No tiene la culpa él del puente éste que le han puesto en la M-30, bautizado como “el del Corazón partío”, ni de que ahora haya un grafiti que tapa la inscripción: “Paga tus impuestos”. Otro imperativo diáfano. Ese es su lenguaje, seguro que lo entiende. Dice en las entrevistas que sigue empadronado en España y tributa aquí. ¿Le importa eso a alguien? Luego se hincha a donar mascarillas para el Gregorio Marañón, se mete en Médicos sin Fronteras, Save the Children o Greenpeace, y sigue cayendo mal. Caer bien a gran escala será una de esas pocas cosas que no compra el dinero.
Es una mezcla de todas esas cosas: riqueza a destajo en tiempos de crisis mundial, buen rollo a raudales -hasta lo pesado, hasta lo bobalicón-, cierto desprecio popular hacia los donativos como forma de disimular la pirámide social, una residencia parcial en Miami, un cuestionamiento continuo de su relación con Hacienda y, muy probablemente, una cursilería intolerable que hace años que no se canjea en una canción buena. Lejos quedaron Viviendo deprisa o Se le apagó la luz.
La verdad es que el arte agarrao siempre está más cerca del espíritu de la posguerra que del Estado del Bienestar. Hay un arte que se desarrolla con más autenticidad en la precariedad: cuando hay más cosas que decir, cuando la vida aún viene con baches y relieves, cuando nos asaltan todas las grandes preguntas, los enormes terrores.
Él ya pasó por ahí, pero fue hace mucho, cuando vivía sin un chavo en Moratalaz, comiendo atún en lata y dedicándole coplillas a su amiga del alma, princesa de un cuento infinito, entre la ternura y el pagafantismo. Fueron años difíciles pero prolíficos. Qué le hacemos, Ale. Nos consta que a ti te fue bien, pero la gente no está para cuentos del ascensor social ni para romanticismos neoliberales. A la gente le caes mal. Será cainita, será rabioso, pero meramente es.
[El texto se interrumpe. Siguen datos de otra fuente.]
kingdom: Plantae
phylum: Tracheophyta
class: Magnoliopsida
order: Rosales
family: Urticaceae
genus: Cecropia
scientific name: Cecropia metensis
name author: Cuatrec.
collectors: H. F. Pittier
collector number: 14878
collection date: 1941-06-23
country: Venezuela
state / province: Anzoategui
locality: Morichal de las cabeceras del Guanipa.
Alejandro Sanz es como el coronel que no tiene quien le escriba, un incomprendido mundial, un tipo que lanza frases embaucadoras, genéricas y luminosas, marca blanca Paulocoelhiana, para simpatizar con todos mientras cambia a lo loco el acento -Cádiz, Madrid, Florida, quién hostias sabe-, para no mojarse con casi nada, para que le quieran mucho en todas partes, para ser el embajador de todas las canciones de amor. Pero no le quieren. Qué malaje. Quién se lo explica. Tiritas pa ese corazón partío.